# PROBLEM
After reading the data below, copy out every line that contains the word "down".

# DATASET SECTION
=======
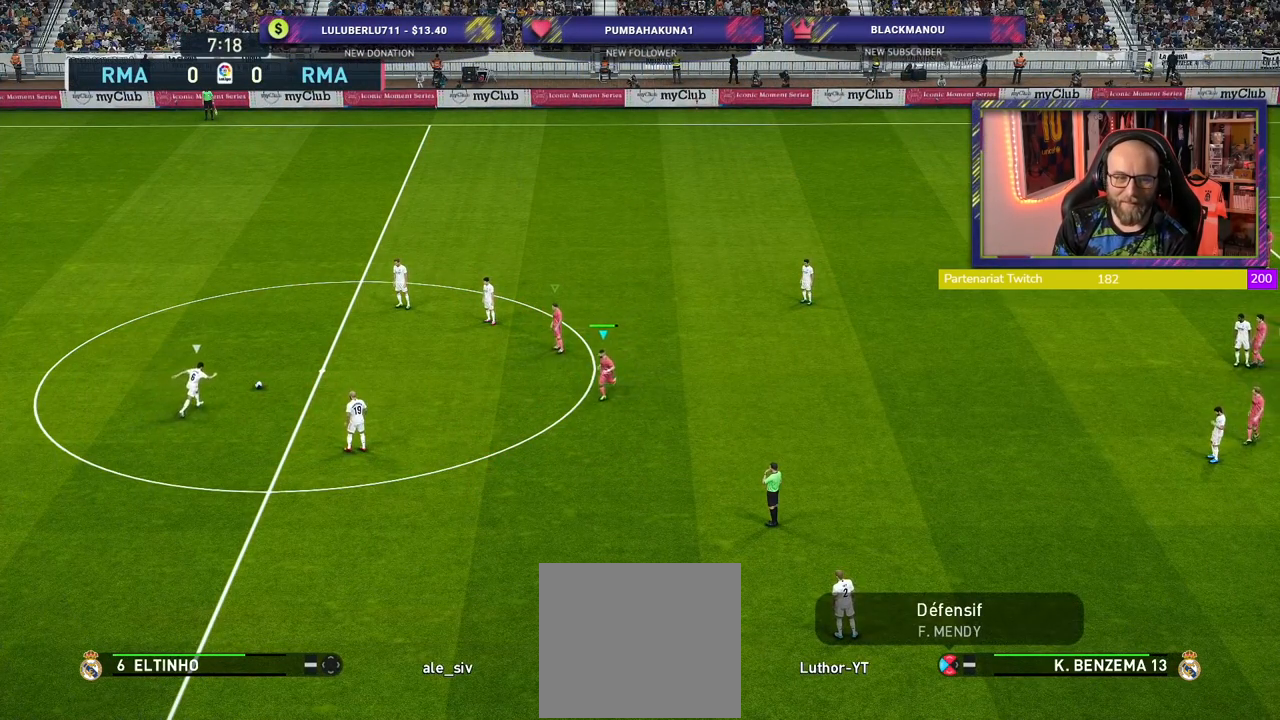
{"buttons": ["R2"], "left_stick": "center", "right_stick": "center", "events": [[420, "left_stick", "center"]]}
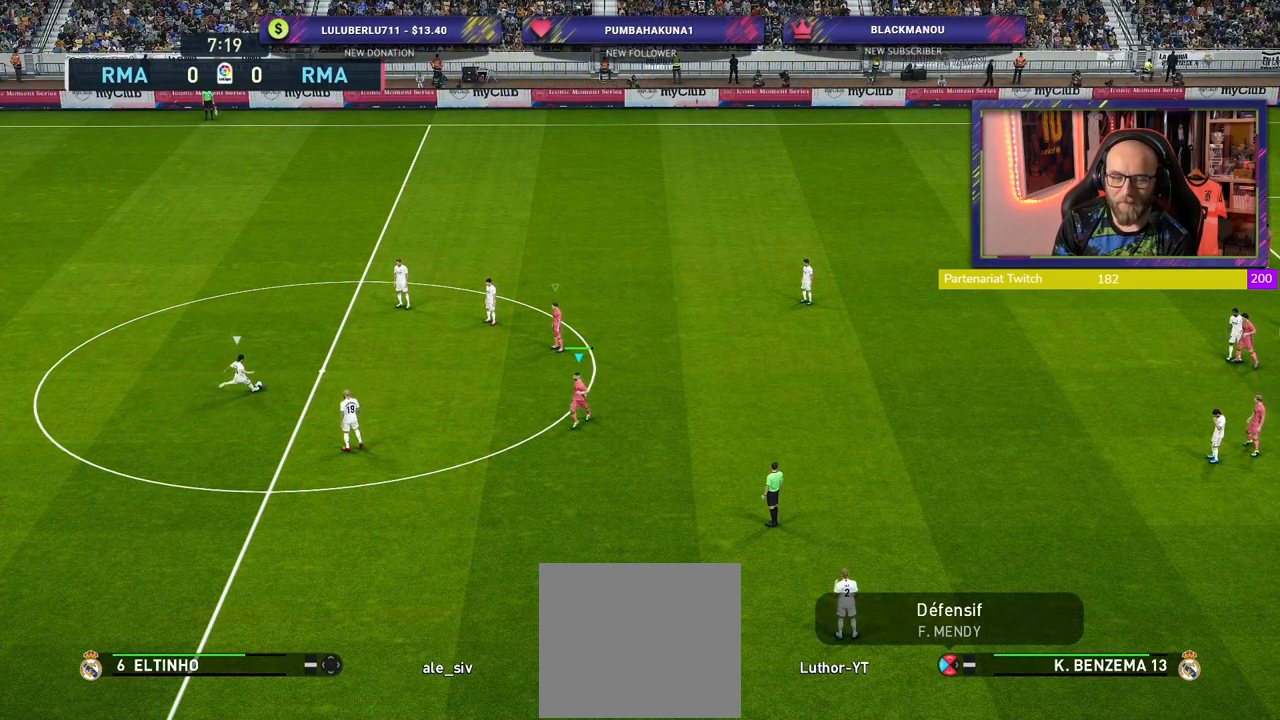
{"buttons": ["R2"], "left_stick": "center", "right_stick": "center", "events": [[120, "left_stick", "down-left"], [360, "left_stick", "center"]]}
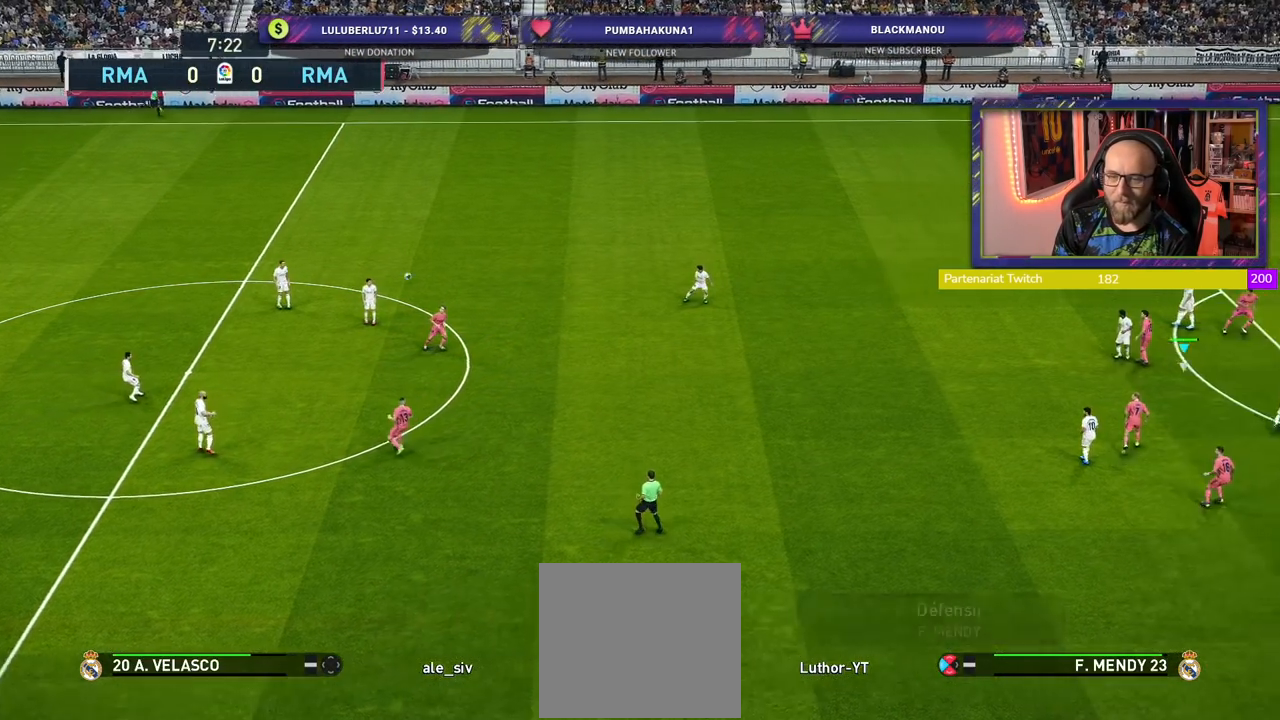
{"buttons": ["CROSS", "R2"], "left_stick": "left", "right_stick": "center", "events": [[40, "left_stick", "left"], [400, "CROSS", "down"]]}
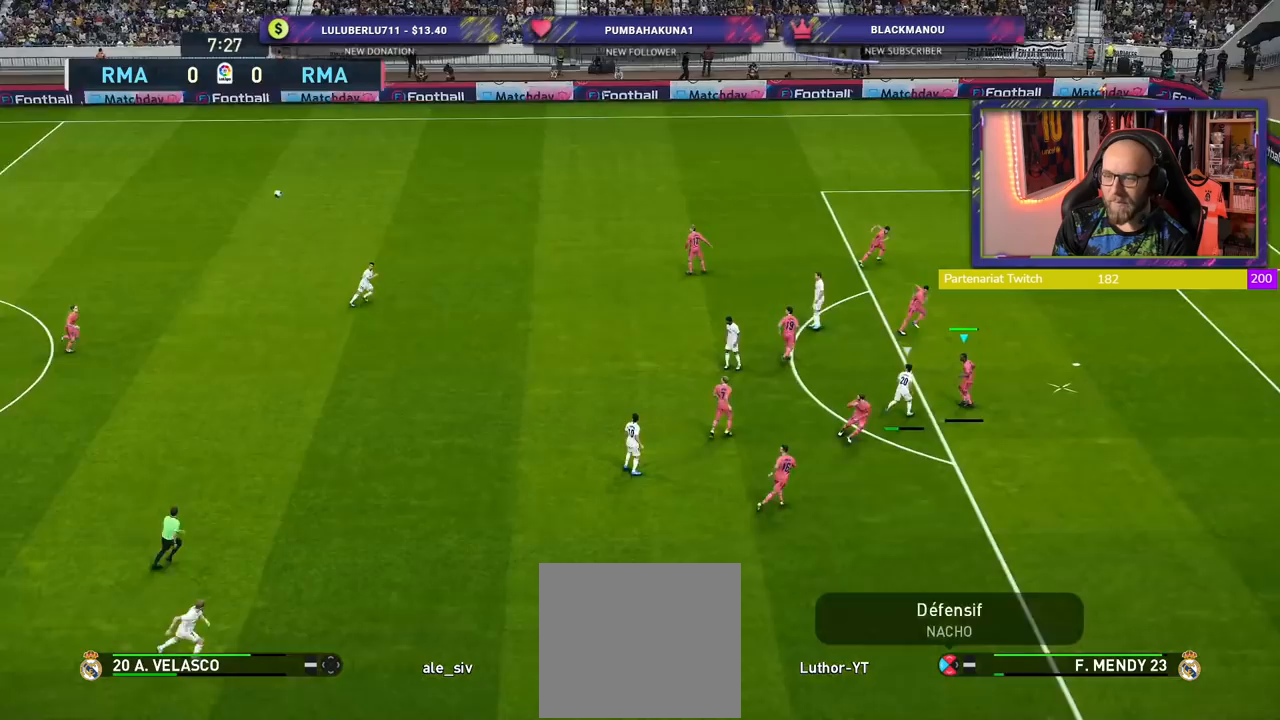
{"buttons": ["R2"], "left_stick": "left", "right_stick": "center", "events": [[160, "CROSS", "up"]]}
=======
# RESULT BELOW
{"buttons": ["R2"], "left_stick": "center", "right_stick": "center", "events": [[120, "left_stick", "down-left"], [360, "left_stick", "center"]]}
{"buttons": ["CROSS", "R2"], "left_stick": "left", "right_stick": "center", "events": [[40, "left_stick", "left"], [400, "CROSS", "down"]]}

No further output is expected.